How people age was always interesting. I saw an Asian woman 4 days older than I who looked much younger. I have seen people ten years younger than I who look much older. One Black man told me, “I don’t like these numbers,” pointing to his date of birth. I told him I had a good six years on him, but he looked good.
Many were in a celebratory mood, a few grumpy. That’s fair. It’s been a long 14 months, people are tired of the pandemic, the wait for vaccines has been long, and the wait in line that day no fun. One lady shooed me away from her vehicle for being too close, despite my being double masked and outdoors, and when she would soon have a vaccinator touch her.

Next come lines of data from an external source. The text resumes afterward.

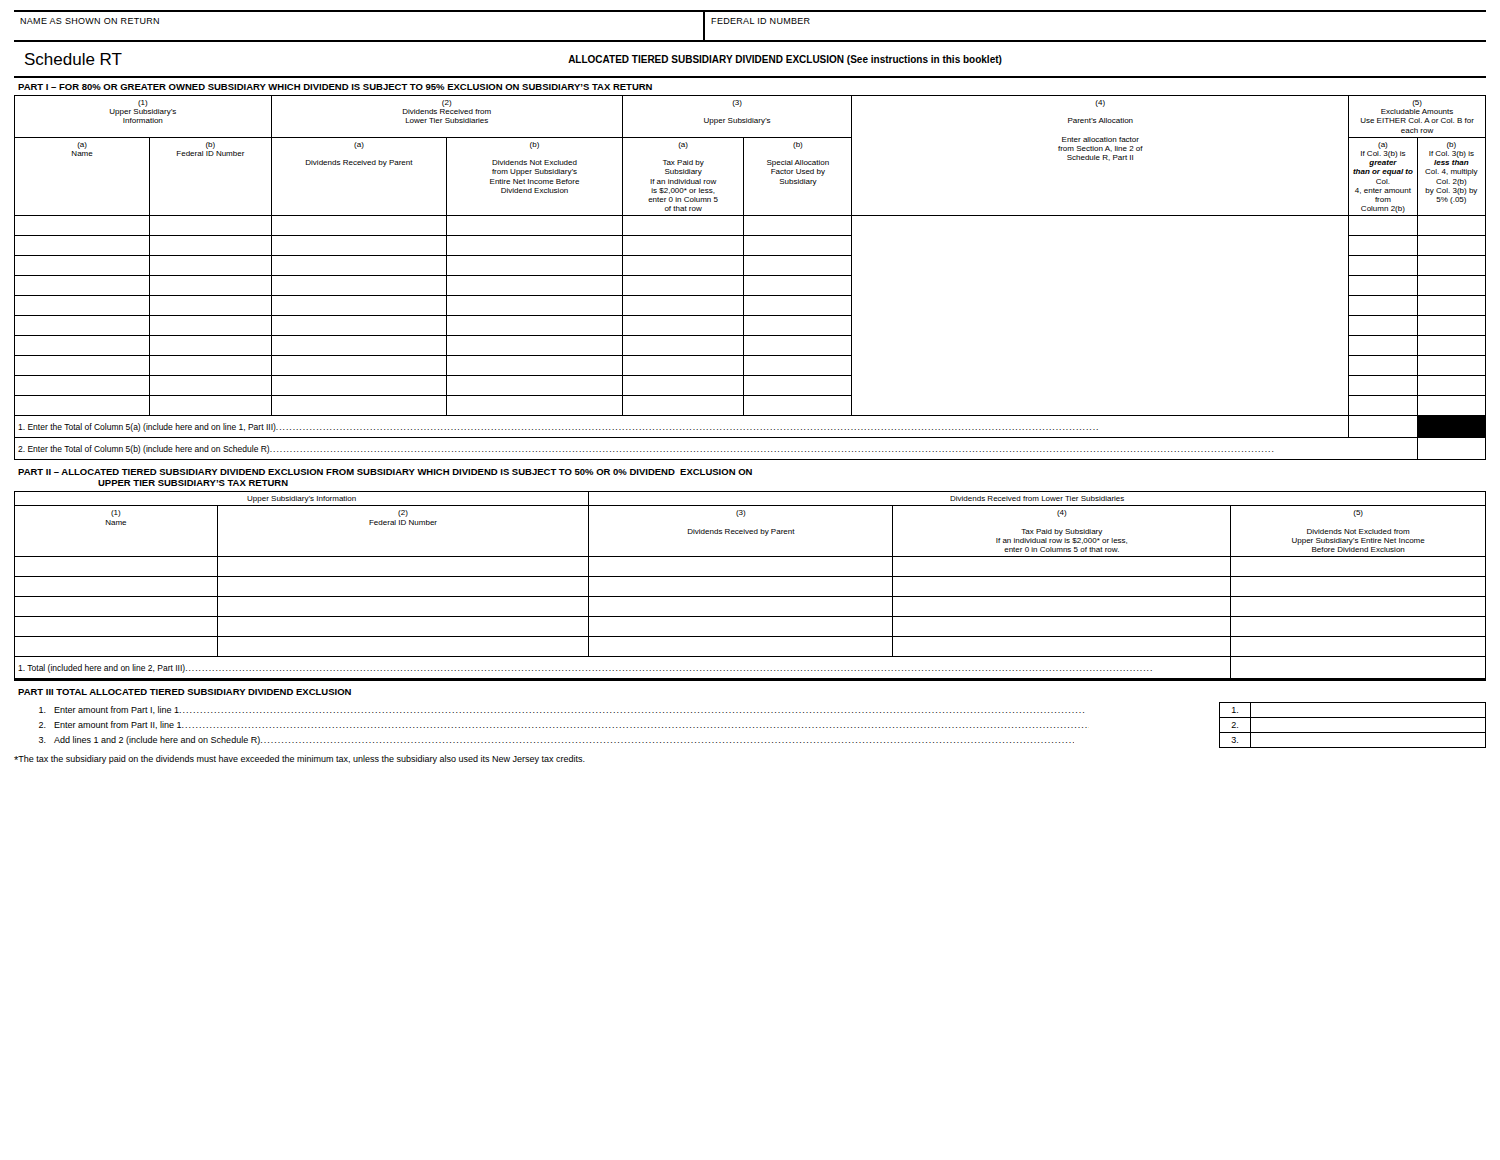NAME AS SHOWN ON RETURN
FEDERAL ID NUMBER
Schedule RT
ALLOCATED TIERED SUBSIDIARY DIVIDEND EXCLUSION (See instructions in this booklet)
PART I – FOR 80% OR GREATER OWNED SUBSIDIARY WHICH DIVIDEND IS SUBJECT TO 95% EXCLUSION ON SUBSIDIARY’S TAX RETURN
| (1) Upper Subsidiary’s Information | (2) Dividends Received from Lower Tier Subsidiaries | (3) Upper Subsidiary’s | (4) Parent’s Allocation Enter allocation factor from Section A, line 2 of Schedule R, Part II | (5) Excludable Amounts Use EITHER Col. A or Col. B for each row |
| --- | --- | --- | --- | --- |
| (a) Name | (b) Federal ID Number | (a) Dividends Received by Parent | (b) Dividends Not Excluded from Upper Subsidiary’s Entire Net Income Before Dividend Exclusion | (a) Tax Paid by Subsidiary If an individual row is $2,000* or less, enter 0 in Column 5 of that row | (b) Special Allocation Factor Used by Subsidiary | (a) If Col. 3(b) is greater than or equal to Col. 4, enter amount from Column 2(b) | (b) If Col. 3(b) is less than Col. 4, multiply Col. 2(b) by Col. 3(b) by 5% (.05) |
| 1. Enter the Total of Column 5(a) (include here and on line 1, Part III) | | |
| 2. Enter the Total of Column 5(b) (include here and on Schedule R) | |
PART II – ALLOCATED TIERED SUBSIDIARY DIVIDEND EXCLUSION FROM SUBSIDIARY WHICH DIVIDEND IS SUBJECT TO 50% OR 0% DIVIDEND EXCLUSION ON UPPER TIER SUBSIDIARY’S TAX RETURN
| Upper Subsidiary’s Information | Dividends Received from Lower Tier Subsidiaries |
| --- | --- |
| (1) Name | (2) Federal ID Number | (3) Dividends Received by Parent | (4) Tax Paid by Subsidiary If an individual row is $2,000* or less, enter 0 in Columns 5 of that row. | (5) Dividends Not Excluded from Upper Subsidiary’s Entire Net Income Before Dividend Exclusion |
| 1. Total (included here and on line 2, Part III) | |
PART III TOTAL ALLOCATED TIERED SUBSIDIARY DIVIDEND EXCLUSION
| 1. | Enter amount from Part I, line 1 | 1. | |
| 2. | Enter amount from Part II, line 1 | 2. | |
| 3. | Add lines 1 and 2 (include here and on Schedule R) | 3. | |
*The tax the subsidiary paid on the dividends must have exceeded the minimum tax, unless the subsidiary also used its New Jersey tax credits.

Some drove down the wrong lane, for Lane 1 had two parts, the edge being for walkers and cyclists but just wide enough for an ATV service vehicle to pass. I’ve had to have the drivers back up, and one lady was superb, backing up faster without a camera than I can with one. She was embarrassed; I told her that she wasn’t the first, and her back up skills were great. The prior day, an 81 year-old missed the directions I had given her when I worked the initial check in and drove off down the same wrong lane with several of us chasing after her van. I had a sense she didn’t understand my directions and should have repeated them.
One group of young people streamed music to get vaccinated by. We have had Teslas and a truck that was vibrating so badly I couldn’t write on the driver’s side. Another truck drove through with a loud screech every time the driver braked. I had a brief conversation with one man who saw my “Gates of the Arctic” hat and wanted to go there. He had “The Look”*: someone who wanted to see the open spaces, free flowing rivers, caribou, bears, the circular path of the summer sun, and the tundra’s coming alive. I told him it was worth doing and hoped he would.
We tell people to take a picture of their vaccination card. My wife adds “put it in a safe place, and then take a picture of the safe place so you can find it when you want it.” There is a pause, and then the people in the car just laugh. People are interesting, but in that way, of putting things away and not remembering where they are, we are much the same.

*They had that look in their eyes—maybe I should call it The Look—which others have seen from me. It’s a far away gaze of longing, of thinking about wild country, of rivers that run free and few people in the Lower have ever heard of, like Aichilik, Nigu, Itchilik, Alatna, Hulahula, or Kobuk. It’s mountains and remote valleys, wild country, open horizons, where the Sun in summer travels in a circle above the treeless tundra. It’s slogging through tussocks, rivers, swamps, and in bear, caribou, Dall sheep, wolverine, and moose country. It’s hiking on residual ice, or aufeis, and bugs in June, blueberries and crowberries in July, rain, autumn colors and the return of night in August. It’s the most difficult country to hike that I have encountered, also the most beautiful. It is a country that kicks one’s butt, until finally one accepts it with the simple words, “It’s Alaska.” Everybody up here who has worn The Scent understands that.